PROBLEM TO SOLVE:
Update the entries below by replacing every "solid" with "continuous" and leaving everything else unchanged.

****

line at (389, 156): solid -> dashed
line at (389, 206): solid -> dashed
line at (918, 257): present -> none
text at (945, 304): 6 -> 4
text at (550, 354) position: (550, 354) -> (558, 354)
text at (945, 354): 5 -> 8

****

WRITTEN SOLUTION:
line at (389, 156): continuous -> dashed
line at (389, 206): continuous -> dashed
line at (918, 257): present -> none
text at (945, 304): 6 -> 4
text at (550, 354) position: (550, 354) -> (558, 354)
text at (945, 354): 5 -> 8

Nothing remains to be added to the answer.